Posted by Steve Birenberg at February 29, 2008 11:47 AM in CETV
With the 300 point drop in the Dow on Friday,the s/p and Dow failed at there 50 dayma and the weekly and monthly macd remained in NEGATIVE TERRITORY CONSISTENT WITH A BEAR MARKET.The odds of the market in general and high beta stocks[e.g cetv/micc etc.] in particular doing terrible things[like retesting or even making new lows] near term seem to have just increased.
What are your thoughts in this regard?
How long do you think this horrible market will last?Are there any reasonable ways to make money in this market?
Friday's action doesn't change my outlook. I still think it will be hard to make money on the long side until late this year. I still think that there is a reasonable possibility that the market could break to severe new lows.

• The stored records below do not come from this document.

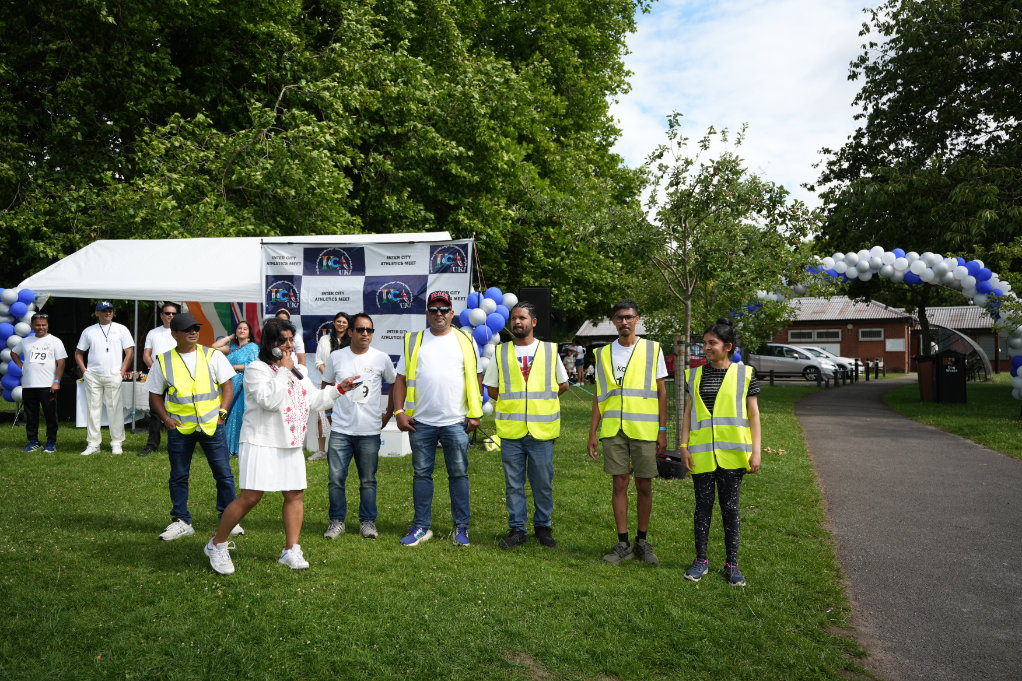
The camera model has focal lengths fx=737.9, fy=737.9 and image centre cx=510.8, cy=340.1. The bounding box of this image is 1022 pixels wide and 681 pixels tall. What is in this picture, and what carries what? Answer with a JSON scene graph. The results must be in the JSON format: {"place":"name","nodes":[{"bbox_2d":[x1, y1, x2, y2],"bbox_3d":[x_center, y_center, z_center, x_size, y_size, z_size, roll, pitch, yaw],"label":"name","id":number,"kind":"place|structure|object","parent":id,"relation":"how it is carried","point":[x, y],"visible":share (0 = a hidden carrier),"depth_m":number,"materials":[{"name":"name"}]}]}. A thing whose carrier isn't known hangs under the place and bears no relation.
{"place":"outdoors","nodes":[
{"label":"outdoors","id":0,"kind":"place"},
{"bbox_2d":[0,378,882,680],"label":"lawn","id":1,"kind":"structure","parent":0,"point":[148,539],"materials":[{"name":"green plant"}]},
{"bbox_2d":[13,313,65,453],"bbox_3d":[-6.706,0.588,10.502,0.708,1.877,0.648,0,0,-2],"label":"man","id":2,"kind":"object","parent":1,"relation":"on","point":[48,378],"visible":0.98,"depth_m":10.37},
{"bbox_2d":[44,300,96,420],"bbox_3d":[-8.136,0.346,13.593,0.713,2.319,0.672,0,0,9],"label":"loudspeaker","id":3,"kind":"object","parent":1,"relation":"on","point":[54,334],"visible":0.49,"depth_m":13.34,"materials":[{"name":"black"}]},
{"bbox_2d":[74,302,133,455],"bbox_3d":[-5.669,0.469,10.282,0.758,2.102,0.618,0,0,-2],"label":"man","id":4,"kind":"object","parent":1,"relation":"on","point":[108,358],"visible":0.99,"depth_m":10.15},
{"bbox_2d":[75,378,151,427],"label":"table","id":5,"kind":"object","parent":1,"relation":"on","point":[80,423],"visible":0.4,"depth_m":12.66,"materials":[{"name":"white fabric"}]},
{"bbox_2d":[141,301,180,453],"bbox_3d":[-4.723,0.472,10.108,0.582,1.984,0.709,0,0,9],"label":"man","id":6,"kind":"object","parent":1,"relation":"on","point":[168,312],"visible":0.58,"depth_m":9.98},
{"bbox_2d":[147,309,247,542],"bbox_3d":[-2.500,0.628,5.832,0.648,1.729,0.729,0,0,-37],"label":"man","id":7,"kind":"object","parent":1,"relation":"on","point":[188,338],"visible":0.89,"depth_m":5.67},
{"bbox_2d":[5,233,464,429],"bbox_3d":[-4.357,-0.154,12.690,6.747,3.439,3.647,0,0,9],"label":"canopy tent","id":8,"kind":"object","parent":1,"relation":"on","point":[97,247],"visible":0.59,"depth_m":11.58,"materials":[{"name":"white fabric"}]},
{"bbox_2d":[0,288,40,400],"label":"balloon garland","id":9,"kind":"structure","parent":8,"relation":"attached to","point":[16,338],"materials":[{"name":"blue rubber"}]},
{"bbox_2d":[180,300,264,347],"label":"flag","id":10,"kind":"object","parent":8,"relation":"hanging from","point":[222,314],"visible":0.35,"depth_m":13.15,"materials":[{"name":"multicoloured fabric"}]},
{"bbox_2d":[216,318,258,456],"bbox_3d":[-3.623,0.618,9.855,0.652,1.774,0.677,0,0,9],"label":"woman","id":11,"kind":"object","parent":1,"relation":"on","point":[243,328],"visible":0.54,"depth_m":9.70},
{"bbox_2d":[204,318,368,576],"bbox_3d":[-1.542,0.691,5.078,0.716,1.652,0.913,0,0,9],"label":"woman","id":12,"kind":"object","parent":1,"relation":"on","point":[222,525],"visible":0.98,"depth_m":4.92},
{"bbox_2d":[271,346,302,378],"bbox_3d":[-1.556,0.153,5.155,0.259,0.236,0.124,0,0,9],"label":"microphone","id":13,"kind":"object","parent":12,"relation":"in","point":[299,376],"visible":0.81,"depth_m":5.13,"materials":[{"name":"black plastic"}]},
{"bbox_2d":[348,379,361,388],"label":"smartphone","id":14,"kind":"object","parent":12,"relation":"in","point":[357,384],"visible":0.79,"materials":[{"name":"black"}]},
{"bbox_2d":[276,310,309,457],"bbox_3d":[-2.864,0.520,9.365,0.607,1.874,0.627,0,0,-22],"label":"woman","id":15,"kind":"object","parent":1,"relation":"on","point":[283,312],"visible":0.19,"depth_m":9.44},
{"bbox_2d":[311,309,350,459],"bbox_3d":[-2.235,0.553,9.398,0.560,1.848,0.610,0,0,9],"label":"woman","id":16,"kind":"object","parent":1,"relation":"on","point":[339,320],"visible":0.48,"depth_m":9.37},
{"bbox_2d":[321,314,397,540],"bbox_3d":[-1.218,0.671,6.062,0.623,1.715,0.727,0,0,9],"label":"man","id":17,"kind":"object","parent":1,"relation":"on","point":[360,330],"visible":0.99,"depth_m":5.90},
{"bbox_2d":[260,238,474,425],"bbox_3d":[-2.083,0.053,10.682,3.324,3.016,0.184,0,0,9],"label":"backdrop banner","id":18,"kind":"object","parent":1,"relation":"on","point":[303,276],"visible":0.6,"depth_m":10.63,"materials":[{"name":"multicoloured fabric"}]},
{"bbox_2d":[379,420,410,456],"bbox_3d":[-1.643,1.345,10.105,0.617,0.422,0.534,0,0,9],"label":"white box","id":19,"kind":"object","parent":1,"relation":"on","point":[391,451],"visible":0.64,"depth_m":9.87,"materials":[{"name":"white"}]},
{"bbox_2d":[394,289,484,547],"bbox_3d":[-0.550,0.561,5.809,0.654,1.921,0.768,0,0,-3],"label":"man","id":20,"kind":"object","parent":1,"relation":"on","point":[447,304],"visible":0.98,"depth_m":5.65},
{"bbox_2d":[459,287,515,416],"bbox_3d":[-0.377,0.285,10.191,0.796,2.106,0.885,0,0,9],"label":"balloon column","id":21,"kind":"object","parent":1,"relation":"on","point":[488,302],"visible":0.5,"depth_m":10.05,"materials":[{"name":"blue rubber"}]},
{"bbox_2d":[485,298,571,548],"bbox_3d":[0.127,0.625,5.795,0.667,1.809,0.704,0,0,9],"label":"man","id":22,"kind":"object","parent":1,"relation":"on","point":[523,314],"visible":0.99,"depth_m":5.63},
{"bbox_2d":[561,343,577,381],"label":"person","id":23,"kind":"object","parent":1,"relation":"on","point":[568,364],"visible":0.71,"depth_m":26.71},
{"bbox_2d":[574,343,585,382],"bbox_3d":[2.682,0.933,29.019,0.545,1.641,0.511,0,0,-10],"label":"person","id":24,"kind":"object","parent":1,"relation":"on","point":[580,356],"visible":0.9,"depth_m":28.88},
{"bbox_2d":[589,298,669,564],"bbox_3d":[0.892,0.625,5.529,0.588,1.867,0.647,0,0,9],"label":"man","id":25,"kind":"object","parent":1,"relation":"on","point":[600,382],"visible":0.99,"depth_m":5.38},
{"bbox_2d":[656,451,687,478],"bbox_3d":[1.828,1.447,8.611,0.461,0.260,0.450,0,0,44],"label":"black bag","id":26,"kind":"object","parent":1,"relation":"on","point":[676,465],"visible":0.67,"depth_m":8.40,"materials":[{"name":"black"}]},
{"bbox_2d":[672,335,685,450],"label":"wooden stake","id":27,"kind":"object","parent":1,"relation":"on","point":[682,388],"visible":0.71,"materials":[{"name":"brown wood"}]},
{"bbox_2d":[574,115,822,452],"bbox_3d":[2.453,-0.739,10.176,3.193,4.600,3.166,0,0,-34],"label":"young tree","id":28,"kind":"object","parent":1,"relation":"on","point":[722,171],"visible":0.95,"depth_m":9.88,"materials":[{"name":"green plant"}]},
{"bbox_2d":[681,317,761,587],"bbox_3d":[1.441,0.711,5.035,0.541,1.693,0.690,0,0,9],"label":"woman","id":29,"kind":"object","parent":1,"relation":"on","point":[724,384],"visible":0.96,"depth_m":4.90},
{"bbox_2d":[757,359,883,387],"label":"fence","id":30,"kind":"object","parent":1,"relation":"on","point":[866,376],"visible":0.62,"depth_m":29.70,"materials":[{"name":"black"}]},
{"bbox_2d":[727,256,1021,399],"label":"balloon arch","id":31,"kind":"object","parent":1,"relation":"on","point":[1020,368],"visible":0.72,"depth_m":16.64,"materials":[{"name":"rubber"}]},
{"bbox_2d":[571,317,655,349],"label":"building","id":32,"kind":"structure","parent":0,"point":[584,334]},
{"bbox_2d":[607,0,886,216],"label":"sky","id":33,"kind":"structure","parent":0,"point":[682,112],"materials":[{"name":"white"}]},
{"bbox_2d":[752,296,1004,375],"label":"brick building","id":34,"kind":"structure","parent":0,"point":[852,328],"materials":[{"name":"brick"}]},
{"bbox_2d":[789,328,840,341],"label":"window","id":35,"kind":"structure","parent":34,"relation":"in","point":[814,332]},
{"bbox_2d":[859,328,884,340],"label":"window","id":36,"kind":"structure","parent":34,"relation":"in","point":[871,332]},
{"bbox_2d":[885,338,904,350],"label":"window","id":37,"kind":"structure","parent":34,"relation":"attached to","point":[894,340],"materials":[{"name":"white"}]},
{"bbox_2d":[793,374,1021,680],"label":"paved path","id":38,"kind":"structure","parent":0,"point":[836,419],"materials":[{"name":"grey asphalt"}]},
{"bbox_2d":[881,375,1021,459],"label":"grass","id":39,"kind":"structure","parent":0,"point":[958,408],"materials":[{"name":"green plant"}]},
{"bbox_2d":[916,356,935,401],"bbox_3d":[11.513,1.062,20.145,0.808,1.178,0.734,0,0,9],"label":"trash bin","id":40,"kind":"object","parent":39,"relation":"on","point":[922,374],"visible":0.66,"depth_m":19.98,"materials":[{"name":"brown plastic"}]},
{"bbox_2d":[931,349,966,403],"bbox_3d":[11.507,0.956,19.482,0.779,1.388,0.731,0,0,9],"label":"trash bin","id":41,"kind":"object","parent":39,"relation":"on","point":[941,378],"visible":0.98,"depth_m":19.22,"materials":[{"name":"black plastic"}]},
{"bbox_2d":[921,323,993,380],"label":"bike shelter","id":42,"kind":"object","parent":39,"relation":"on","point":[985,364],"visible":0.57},
{"label":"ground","id":43,"kind":"structure","parent":0},
{"bbox_2d":[0,0,657,313],"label":"tree","id":44,"kind":"object","parent":43,"relation":"on","point":[280,86],"visible":0.79,"depth_m":20.15,"materials":[{"name":"green plant"}]},
{"bbox_2d":[516,287,551,339],"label":"loudspeaker","id":45,"kind":"object","parent":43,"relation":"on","point":[539,302],"visible":0.61,"depth_m":11.99,"materials":[{"name":"black plastic"}]},
{"bbox_2d":[664,343,704,372],"bbox_3d":[7.454,0.936,30.230,2.090,1.628,3.856,0,0,9],"label":"red car","id":46,"kind":"object","parent":43,"relation":"on","point":[672,358],"visible":0.23,"depth_m":29.26,"materials":[{"name":"red metal"}]},
{"bbox_2d":[747,343,841,380],"label":"car","id":47,"kind":"object","parent":43,"relation":"on","point":[790,364],"visible":0.71,"depth_m":33.45,"materials":[{"name":"metal"}]},
{"bbox_2d":[798,345,856,376],"bbox_3d":[14.731,1.128,36.970,4.779,1.610,2.038,0,0,9],"label":"white car","id":48,"kind":"object","parent":43,"relation":"on","point":[829,360],"visible":0.25,"depth_m":35.98,"materials":[{"name":"white metal"}]},
{"bbox_2d":[805,0,1021,351],"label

I still think that starting late this year there will be a major bull market. I think the S&P 500 will hold at the yearlylows of 1270 if I had to make a bet.
The only way to make money is to day trade long AND short with wide stops. That is a dangerous and difficult strategy. What most people should do is us strength to cut back positions, trade less, and trade in smaller sizes than usual.
If we get a bad bear market from here then CETV and MICC will make severe new lows. However, as long as fundamentals remain as good as they are now the stocks will come back and make significant new highs. As I like to say, hold high beta if you can sleep at night when they are falling. IF not then you got to own less high beta.